## Brano estratto
Il Sole 24 Ore, 11 maggio 2019
Flop di Uber nell’Ipo in Borsa
Una partenza tutta in salita per Uber. Il debutto a Wall Street del colosso del ride sharing è avvenuto in una giornata negativa per le contrattazioni, dopo l’aumento dei dazi americani contro la Cina. Le azioni Uber sono entrate in contrattazione a 42 dollari, con un calo in apertura del 9% rispetto ai 45 dollari del prezzo di collocamento, situato già nella parte bassa della forchetta che era tra 44 e 50 dollari.
Uber ha venduto 180 milioni di azioni, raccogliendo dagli investitori 8,1 miliardi di dollari, per una valutazione della società di 82,2 miliardi, subito scesa dopo l’inizio degli scambi a 73,1 miliardi.

## Informazioni sulla fonte

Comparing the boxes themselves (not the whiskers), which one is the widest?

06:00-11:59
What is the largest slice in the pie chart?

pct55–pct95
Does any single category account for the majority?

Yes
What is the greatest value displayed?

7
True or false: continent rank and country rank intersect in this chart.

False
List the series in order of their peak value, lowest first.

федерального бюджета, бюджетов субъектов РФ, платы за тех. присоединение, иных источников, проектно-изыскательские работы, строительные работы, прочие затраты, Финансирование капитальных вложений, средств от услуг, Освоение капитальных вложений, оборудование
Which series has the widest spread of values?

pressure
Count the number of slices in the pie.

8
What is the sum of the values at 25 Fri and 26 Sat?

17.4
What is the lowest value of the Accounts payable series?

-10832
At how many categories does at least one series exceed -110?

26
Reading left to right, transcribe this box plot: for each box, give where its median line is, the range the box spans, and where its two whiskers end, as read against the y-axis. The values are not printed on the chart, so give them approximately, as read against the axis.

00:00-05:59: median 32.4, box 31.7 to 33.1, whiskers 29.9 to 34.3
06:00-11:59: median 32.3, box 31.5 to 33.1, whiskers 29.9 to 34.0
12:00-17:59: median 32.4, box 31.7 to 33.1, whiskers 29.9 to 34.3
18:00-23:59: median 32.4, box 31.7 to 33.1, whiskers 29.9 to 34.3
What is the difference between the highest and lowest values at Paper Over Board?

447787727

## Consegna
Secondo il brano estratto, quante azioni ha venduto Uber?

## Soluzione scritta
180 milioni di azioni.